* [Problem to work on] Every entry must be repeated exactly in the answer.

* [Exercise data]
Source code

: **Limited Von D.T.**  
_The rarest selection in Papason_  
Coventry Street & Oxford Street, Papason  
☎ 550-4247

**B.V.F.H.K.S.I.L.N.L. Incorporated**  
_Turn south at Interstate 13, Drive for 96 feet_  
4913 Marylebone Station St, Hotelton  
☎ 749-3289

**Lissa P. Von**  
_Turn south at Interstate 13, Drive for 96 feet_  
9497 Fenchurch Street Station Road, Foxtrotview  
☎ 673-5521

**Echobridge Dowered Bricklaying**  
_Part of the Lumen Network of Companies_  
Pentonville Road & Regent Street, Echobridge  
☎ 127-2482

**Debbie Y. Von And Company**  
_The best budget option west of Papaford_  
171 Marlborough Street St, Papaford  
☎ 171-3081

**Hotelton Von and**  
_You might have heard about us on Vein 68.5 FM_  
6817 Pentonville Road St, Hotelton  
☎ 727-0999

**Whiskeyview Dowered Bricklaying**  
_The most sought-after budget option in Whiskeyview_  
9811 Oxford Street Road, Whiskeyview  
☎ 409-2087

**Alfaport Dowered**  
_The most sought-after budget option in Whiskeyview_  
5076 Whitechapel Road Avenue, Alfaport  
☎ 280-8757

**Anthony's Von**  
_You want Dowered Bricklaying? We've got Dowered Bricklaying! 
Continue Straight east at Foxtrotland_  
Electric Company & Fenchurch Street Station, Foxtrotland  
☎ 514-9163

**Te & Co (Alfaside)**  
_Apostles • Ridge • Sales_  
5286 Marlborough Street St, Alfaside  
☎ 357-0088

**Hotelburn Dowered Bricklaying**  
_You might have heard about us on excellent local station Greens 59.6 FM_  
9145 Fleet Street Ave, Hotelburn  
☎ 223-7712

* [Task output]
Source code

: **Limited Von D.T.**  
_The rarest selection in Papason_  
Coventry Street & Oxford Street, Papason  
☎ 550-4247

**B.V.F.H.K.S.I.L.N.L. Incorporated**  
_Turn south at Interstate 13, Drive for 96 feet_  
4913 Marylebone Station St, Hotelton  
☎ 749-3289

**Lissa P. Von**  
_Turn south at Interstate 13, Drive for 96 feet_  
9497 Fenchurch Street Station Road, Foxtrotview  
☎ 673-5521

**Echobridge Dowered Bricklaying**  
_Part of the Lumen Network of Companies_  
Pentonville Road & Regent Street, Echobridge  
☎ 127-2482

**Debbie Y. Von And Company**  
_The best budget option west of Papaford_  
171 Marlborough Street St, Papaford  
☎ 171-3081

**Hotelton Von and**  
_You might have heard about us on Vein 68.5 FM_  
6817 Pentonville Road St, Hotelton  
☎ 727-0999

**Whiskeyview Dowered Bricklaying**  
_The most sought-after budget option in Whiskeyview_  
9811 Oxford Street Road, Whiskeyview  
☎ 409-2087

**Alfaport Dowered**  
_The most sought-after budget option in Whiskeyview_  
5076 Whitechapel Road Avenue, Alfaport  
☎ 280-8757

**Anthony's Von**  
_You want Dowered Bricklaying? We've got Dowered Bricklaying! 
Continue Straight east at Foxtrotland_  
Electric Company & Fenchurch Street Station, Foxtrotland  
☎ 514-9163

**Te & Co (Alfaside)**  
_Apostles • Ridge • Sales_  
5286 Marlborough Street St, Alfaside  
☎ 357-0088

**Hotelburn Dowered Bricklaying**  
_You might have heard about us on excellent local station Greens 59.6 FM_  
9145 Fleet Street Ave, Hotelburn  
☎ 223-7712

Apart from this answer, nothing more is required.